As I mentioned in my comment, the reason seems to be the so-called "wavelet crime" which is taking the sampling data as the inner product. But I found a question, which is similar to mine

Wavelet transform: How to compute the initial coefficients when only samples are available?*

This question was answered with a lot of papers, many thanks to Laurent Duval. In one of the paper

On the Initialization of the Discrete Wavelet Transform Algorithm

there is a derivation to calculate the initial inner products. One can approximate the inner products as $$ c_k = \int_\mathbb{R} f(t)\varphi(t-k)dt \approx \varphi(-k) $$ And one can read the following remark:

"A very good approximation of the time-shape of $\varphi(t)$ can be obtained as the impulse response of the filter h convolved with itself a large number of times. One then simply needs to collect the samples ${\varphi(p) = \varphi(t = p)}_{p\in\mathbb{Z}}$ to perform the approximate initialization"
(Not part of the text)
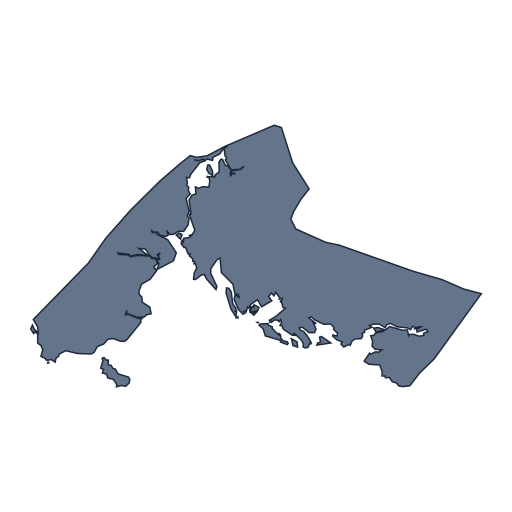 outline of Kaimana, Papua Barat, Indonesia
{"feature_id": "22746128B93097528927367", "entity_name": "Kaimana", "entity_type": "district", "adm_level": 2, "iso_a3": "IDN", "parent_name": "Indonesia", "parent_adm1": "Papua Barat", "projection": "albers", "projection_center": [133.918, -3.548], "detail": "fine", "context": "isolated", "style": "filled", "palette": "slate", "viewbox_px": 512, "rotation_deg": 0, "n_neighbors": 0, "source": "geoboundaries", "source_scale": "gbopen_adm2", "svg_char_len": 6120}
<svg xmlns="http://www.w3.org/2000/svg" viewBox="0 0 512 512"><path d="M434.1,359.0L481.3,293.7L463.9,289.1L442.0,279.6L413.3,271.3L339.4,245.2L325.7,242.3L295.9,229.0L290.9,219.4L293.4,212.1L301.1,199.1L309.1,188.9L292.6,162.7L281.4,127.5L274.2,125.2L224.7,146.5L207.1,155.8L196.7,157.3L190.3,155.6L179.6,164.1L160.1,180.9L130.7,210.0L105.9,238.1L88.1,263.4L33.3,319.5L37.7,327.1L38.3,332.7L34.5,329.5L32.4,325.1L30.7,329.0L33.7,333.6L34.6,332.0L37.6,333.6L37.7,343.1L40.9,345.5L42.8,349.9L40.9,356.4L45.1,358.3L46.1,360.1L51.7,359.7L55.1,362.2L56.1,357.9L58.7,356.3L58.9,354.3L65.7,350.7L77.4,353.5L91.2,354.0L94.1,352.4L97.3,346.7L103.8,343.9L108.0,339.1L113.6,338.7L120.6,341.3L124.5,341.3L126.9,339.7L140.9,322.4L140.7,319.7L142.6,317.7L138.0,318.4L127.9,314.0L125.4,314.9L126.8,310.3L126.6,313.2L137.4,317.3L144.0,317.1L146.8,314.7L151.1,313.8L149.8,307.1L142.3,302.2L141.8,297.0L139.2,294.3L138.9,291.4L141.6,284.1L150.1,279.3L156.6,270.7L153.8,266.8L157.6,263.5L155.5,258.4L152.2,258.7L149.2,256.0L137.9,255.5L130.1,256.8L128.4,255.0L118.4,254.4L117.8,253.0L128.7,254.2L130.6,256.1L137.3,254.5L148.0,255.4L138.8,248.4L145.5,249.2L149.9,255.7L153.4,258.1L155.9,257.7L156.6,259.0L159.2,258.2L157.3,254.7L160.2,252.9L158.1,255.9L159.8,259.0L156.9,260.4L159.0,263.9L156.7,269.6L173.5,260.8L176.3,252.8L167.7,239.7L156.8,234.2L156.6,232.6L152.3,232.5L151.3,229.9L153.5,232.3L157.2,231.9L160.6,235.4L166.0,236.5L168.4,234.8L166.5,230.6L170.2,234.6L173.5,234.3L178.3,231.3L183.7,231.4L188.2,224.7L189.0,218.2L187.3,215.9L189.1,211.4L186.2,198.3L190.2,194.0L188.3,190.6L188.7,187.2L186.5,184.8L187.4,183.1L186.5,177.4L189.3,177.9L191.1,173.8L199.8,162.8L205.0,160.8L203.0,159.3L198.3,160.8L194.1,159.8L198.3,160.5L203.4,159.1L205.4,160.4L206.9,159.0L212.6,160.4L212.8,157.4L219.8,153.9L224.6,146.7L227.3,146.1L225.4,147.1L227.3,147.6L225.3,147.2L224.1,148.7L225.0,155.7L226.7,158.3L225.3,160.0L230.6,168.9L232.1,170.4L233.1,169.8L240.5,169.3L241.1,168.2L244.2,166.3L240.7,169.5L231.9,170.8L230.7,173.2L234.1,173.2L235.3,174.1L230.7,173.4L231.3,174.1L231.4,174.7L231.3,175.4L230.5,175.7L230.3,172.3L231.6,170.8L228.0,166.1L225.2,165.1L222.5,159.4L221.0,159.1L219.0,162.0L219.2,172.0L215.1,174.9L214.7,177.0L208.7,176.7L209.8,181.0L208.8,187.1L202.7,186.7L198.6,188.3L195.4,186.9L195.9,194.0L191.9,195.2L189.1,200.0L191.0,214.2L189.3,214.4L194.8,230.4L191.3,235.8L188.6,237.7L183.7,238.3L183.4,242.2L181.1,243.8L184.0,247.5L185.6,247.4L187.6,252.8L188.7,254.4L189.9,253.9L189.5,256.0L192.5,258.6L192.9,261.4L194.4,261.6L194.0,263.8L195.5,263.7L196.7,268.2L194.2,272.8L193.5,279.3L195.5,279.5L201.4,275.0L204.5,274.7L206.5,279.0L216.0,289.6L216.9,286.4L210.8,273.5L210.7,268.9L216.9,259.8L220.1,258.0L221.4,272.6L232.9,284.1L234.7,292.8L236.6,294.6L237.9,294.1L239.7,298.1L235.1,294.3L234.2,299.6L238.4,309.5L243.0,314.2L245.0,313.1L243.6,311.6L245.5,310.7L246.2,311.8L247.6,307.0L248.6,307.9L250.9,304.3L257.5,299.7L261.6,306.8L271.8,300.9L268.7,296.5L271.4,292.9L273.9,295.8L275.8,292.4L279.8,297.9L279.3,299.1L282.3,298.2L281.4,302.1L283.1,307.6L285.4,308.2L276.3,316.1L268.8,320.6L270.1,320.1L269.9,322.0L270.9,321.2L271.4,322.4L274.6,319.9L277.9,320.3L279.2,321.7L280.7,319.5L281.6,322.9L280.0,325.3L281.8,325.8L283.5,329.3L292.2,335.2L295.1,335.4L293.6,333.6L294.6,333.5L301.2,339.9L303.4,343.8L303.1,347.0L305.3,347.9L308.1,347.3L309.8,343.2L310.8,343.9L311.3,342.8L307.0,335.5L303.7,331.6L300.2,330.0L299.4,327.6L302.3,327.3L309.1,332.6L314.6,332.7L316.0,329.1L313.3,322.9L316.3,323.7L308.7,317.8L311.3,316.8L314.4,319.7L323.9,324.3L330.7,324.0L333.6,327.0L333.6,329.4L337.4,333.0L337.1,336.1L332.8,335.0L332.7,336.1L336.9,339.8L342.4,341.9L340.9,344.0L343.7,347.0L349.3,344.4L350.2,345.4L352.1,340.9L355.2,338.9L361.1,338.7L362.8,335.9L362.1,333.7L364.5,332.3L364.7,330.1L372.0,327.3L369.5,325.5L373.4,324.1L379.4,324.1L385.1,327.6L387.2,324.4L390.7,323.5L397.1,326.8L407.4,327.9L410.5,329.7L412.6,326.4L416.2,327.7L419.1,326.7L421.0,326.8L416.7,329.2L417.1,332.0L426.3,329.2L427.8,331.6L423.6,333.2L423.8,335.5L419.1,336.2L413.5,334.3L409.3,334.4L408.7,335.6L407.3,329.9L402.8,330.3L389.8,326.6L382.9,331.4L375.3,333.1L374.0,335.3L370.7,335.7L372.6,341.3L372.1,346.1L375.1,349.3L381.9,349.8L378.0,352.4L375.9,351.7L370.5,354.2L369.6,353.1L364.1,361.2L369.0,364.3L379.6,364.9L382.2,371.5L382.0,376.0L385.1,376.0L385.3,377.7L389.4,377.5L392.3,381.8L396.7,383.1L398.6,385.9L402.5,386.6L409.8,385.8L419.5,373.2L434.1,359.0ZM106.2,360.0L104.0,357.5L102.1,358.3L102.9,360.8L100.7,368.2L103.5,369.4L102.3,373.0L106.5,374.0L107.8,378.0L113.5,379.4L116.8,384.6L116.4,386.8L121.3,385.5L125.8,386.3L129.3,382.8L129.8,379.3L128.5,377.1L118.0,373.8L115.2,368.9L113.1,368.6L111.0,365.2L108.4,365.2L108.3,360.1L106.2,360.0ZM268.1,323.5L259.7,324.1L259.1,325.2L263.2,328.9L265.3,335.9L280.7,340.4L280.4,342.0L287.3,344.6L288.2,343.5L287.2,341.7L283.0,340.8L280.8,338.1L280.5,334.8L278.5,333.0L279.5,335.5L277.3,333.6L272.1,328.2L272.3,326.8L268.2,325.1L268.1,323.5ZM231.3,292.1L229.0,288.4L226.5,287.9L226.1,292.8L230.8,308.7L235.9,316.9L236.6,311.0L235.4,311.2L236.0,308.7L232.7,303.5L231.3,292.1ZM321.5,336.5L319.5,337.2L320.6,342.2L317.6,343.0L316.8,345.1L330.8,343.0L321.5,336.5ZM259.0,307.5L254.1,304.8L253.9,307.0L253.3,305.8L251.9,307.2L250.0,306.4L249.8,307.7L251.5,308.7L250.3,309.1L250.8,310.8L249.7,310.1L250.0,312.3L257.6,310.5L259.0,307.5ZM297.6,347.1L297.1,341.9L290.4,338.1L291.7,339.1L292.9,345.6L297.6,347.1ZM207.9,164.9L206.7,169.5L209.0,173.4L212.7,175.6L212.6,171.3L209.6,165.0L207.9,164.9ZM377.7,327.5L373.7,328.2L376.1,332.1L384.6,329.7L377.7,327.5ZM179.0,233.0L176.2,235.0L180.5,239.1L182.1,234.7L179.0,233.0ZM253.9,315.2L256.9,311.7L251.6,313.2L253.9,315.2ZM414.0,329.3L416.0,328.2L414.9,328.1L414.0,329.3ZM236.6,317.8L238.1,317.8L237.8,316.7L236.6,317.8ZM188.9,235.5L190.6,235.8L191.1,234.9L188.9,235.5ZM182.4,242.2L182.0,240.6L181.3,241.7L182.4,242.2ZM47.7,363.1L48.7,362.9L48.1,361.9L47.7,363.1ZM206.9,177.9L207.9,176.6L207.3,176.4L206.9,177.9ZM280.1,302.3L280.9,301.5L280.7,301.1L280.1,302.3ZM257.7,322.8L259.0,322.4L257.2,322.4L257.7,322.8Z" fill="#64748b" stroke="#1e293b" stroke-width="1.5"/></svg>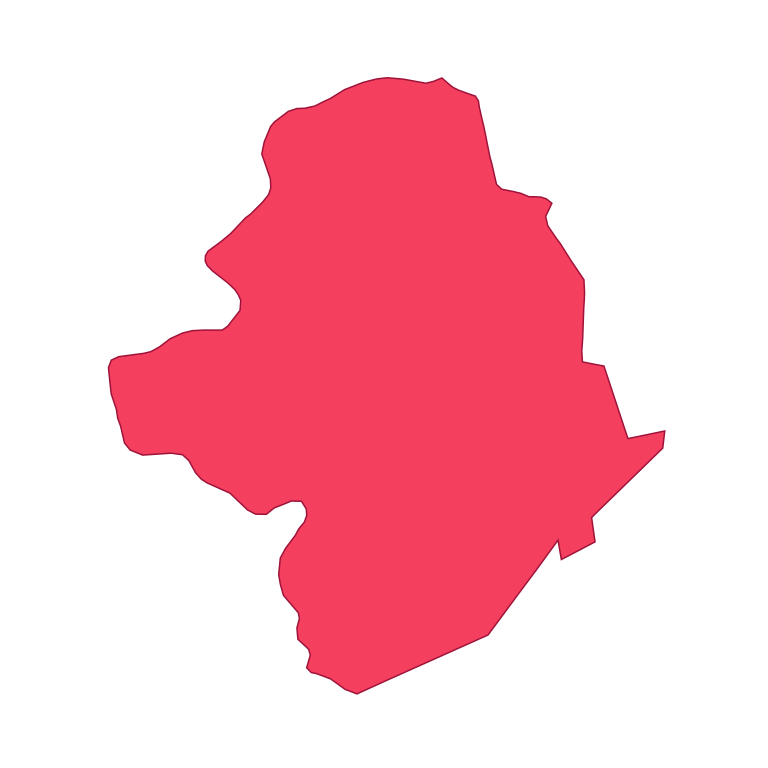 outline of Fartura do Piauí, Piauí, Brazil, rotated 82°
{"feature_id": "56859067B80687548008335", "entity_name": "Fartura do Piauí", "entity_type": "district", "adm_level": 2, "iso_a3": "BRA", "parent_name": "Brazil", "parent_adm1": "Piauí", "projection": "robinson", "projection_center": [-42.811, -9.481], "detail": "fine", "context": "isolated", "style": "filled", "palette": "rose", "viewbox_px": 768, "rotation_deg": 82, "n_neighbors": 0, "source": "geoboundaries", "source_scale": "gbopen_adm2", "svg_char_len": 1870}
<svg xmlns="http://www.w3.org/2000/svg" viewBox="0 0 768 768"><g transform="rotate(82 384 384)"><path d="M486.3,116.9L469.6,112.5L472.0,150.0L464.6,151.4L396.8,163.7L394.1,171.9L389.7,184.4L379.1,183.6L366.4,180.9L336.0,175.5L328.9,174.0L321.6,172.7L308.6,171.5L301.8,174.8L288.1,181.5L269.0,190.1L264.1,192.9L250.1,199.8L240.6,200.6L228.4,192.6L223.3,197.4L220.8,202.5L219.7,207.9L218.7,214.4L214.2,222.0L211.2,229.7L207.5,240.3L202.0,244.8L180.7,246.6L174.0,247.5L160.6,248.3L152.7,248.7L143.2,249.3L133.9,250.2L123.1,251.1L116.8,251.1L111.6,253.5L108.1,260.4L103.5,269.1L99.8,274.5L95.9,278.1L89.0,284.1L91.2,292.8L92.0,300.6L84.8,322.4L81.2,338.1L80.9,348.3L81.7,356.4L82.5,363.0L87.0,382.0L93.9,397.7L96.1,405.0L99.1,413.8L99.9,424.2L99.1,431.8L100.7,440.8L109.2,456.0L113.3,460.5L127.6,468.9L139.2,473.0L165.0,468.0L174.0,468.8L180.4,471.9L186.9,478.8L197.2,492.5L200.2,498.0L213.6,514.8L220.3,525.6L227.9,539.7L232.1,543.0L237.4,543.9L242.2,542.5L248.2,538.1L262.0,524.7L269.6,518.7L274.9,516.0L281.2,514.2L291.0,516.3L305.0,530.7L308.1,536.7L305.5,555.2L304.5,566.4L305.5,576.4L309.4,589.5L316.0,601.2L319.5,610.3L320.2,617.4L320.0,642.9L322.4,650.7L329.5,654.6L347.8,655.3L355.9,655.5L372.2,652.5L380.7,652.5L389.1,650.7L406.3,649.2L414.2,644.4L420.8,632.9L422.9,604.4L426.0,593.4L432.7,587.9L445.8,582.9L452.9,578.1L457.5,572.7L470.7,551.7L489.7,536.7L495.0,529.3L496.7,518.7L491.5,510.0L487.0,492.0L488.6,482.1L496.9,478.4L503.4,478.8L509.7,482.1L515.3,488.3L521.5,492.9L533.1,504.4L541.9,510.9L558.0,514.8L568.1,514.5L579.3,513.0L598.6,500.7L604.4,500.4L613.5,504.2L624.8,504.8L636.1,495.6L642.1,494.7L654.3,500.1L659.6,496.2L661.5,491.0L668.6,477.9L681.0,465.0L687.1,453.9L677.8,422.4L647.0,315.9L605.2,274.8L589.7,259.4L562.8,233.4L582.5,232.8L569.7,197.0L545.1,197.0L539.5,189.5L486.3,116.9Z" fill="#f43f5e" stroke="#9f1239" stroke-width="1.5"/></g></svg>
Therefore it is sufficient to know the filter coefficients as given in Wikipedia.

Answer 2

The first inner products are not easy to compute, especially with wavelets, like Daubechies', that don't have closed form expression. As mentioned, references have been provided in Wavelet transform: How to compute the initial coefficients when only samples are available?

In Quantitative Fourier Analysis of Approximation Techniques, it is mentioned that:

Unless the scaling function already satisfies a so-called quasi-interpolation property [35], it is advisable to use a prefilter to compute the fine scale expansion coefficient in (3), given the discrete values of the function . Some examples of wavelet prefiltering algorithms are discussed in [34] and [36].

I am adding here:

• S. Ehrich, “Sard-optimal prefilters for the fast wavelet transform,” Numer. Algorithms, 1997.

From my experience, it begins become unavoidable to compute such prefilters when one want to detect maxima and shifts (esp. with non-symmetric Daubechies wavelets), or combine more than one orthogonal basis (multiwavelets, union of wavelrt bases, etc.)